Tarski's axioms are an alternate formalization of geometry (similar to axiom sets of Euclid and later Hilbert). Do these axioms imply: $$\forall\; x,y\in \text{points},\; x x\equiv y y?$$
If yes, what is the proof? My feeling is that the proof must use Tarski's Identity of Congruence $$xy\equiv zz \rightarrow x = y,$$ but I am unable to find a proof.
On
Let $y$ and $v$ be arbitrary. Let $z=u=y$ and $w=v$. By the segment construction axiom, there exists $x$ such that $Bvyx$ and $yx=vy$. Then, the hypothesis of the axiom of Euclid (form A using the same letters as I have used here) is satisfied, so we conclude $yz\equiv vw$. But indeed $y=z$ and $v=w$ so we have $yy\equiv vv$. Since $y$ and $v$ were arbitrary, we conclude $\forall y\forall v (yy\equiv vv)$.
I implicitly used a couple facts without stating which you should try to prove. Namely, $Byyy$ is a tautology, and $Bvyx$ iff $Bxyv$.
On
You do not need Euclid's axiom nor five segments, using segment construction build a point $z$ such that Bet yxz and xz=yy. Using identity of congruence, we have x=z.
The machine checked proof of this results and many other is available in the GeoCoq library, it the lemma cong_trivial_identity line 72 here: https://github.com/GeoCoq/GeoCoq/blob/master/Tarski_dev/Ch02_cong.v
This seems surprisingly tricky. Identity of Congruence isn't enough by itself since it goes in the wrong direction.

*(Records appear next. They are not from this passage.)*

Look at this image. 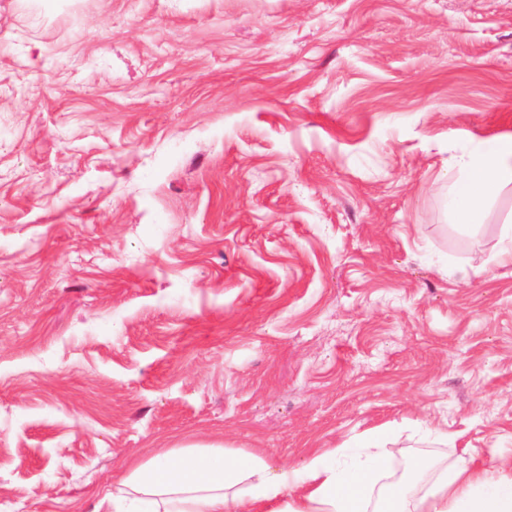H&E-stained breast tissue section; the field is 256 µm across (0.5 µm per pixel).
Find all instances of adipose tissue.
I'll return each mask as SVG.
<instances>
[{
	"label": "adipose tissue",
	"mask_w": 512,
	"mask_h": 512,
	"mask_svg": "<svg viewBox=\"0 0 512 512\" xmlns=\"http://www.w3.org/2000/svg\"><path fill=\"white\" fill-rule=\"evenodd\" d=\"M509 185L512 135L472 140L448 173L450 221L482 223L494 192ZM381 443L367 433L280 473L251 451L163 448L129 462L102 501L112 512H512V459L462 458L416 496L380 485L389 468Z\"/></svg>",
	"instance_id": "obj_1"
}]
</instances>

I want to use the Five Segment Axiom. Let me call your two points $p,q$ instead, to avoid a conflict with Wikipedia's notation. If $p=q$ then we are done by reflexivity, so assume $p \ne q$. Set $u=z=x'=p$ and $u'=z'=x=q$. Let $y=y'$ be the midpoint of $pq$ (it takes some more work to prove that it exists), so $Bpyq$ and $py \equiv qy$. Now we verify that the hypothesis of the Five Segment Axiom is satisfied, and conclude $zu \equiv z'u'$ which is to say $pp \equiv qq$.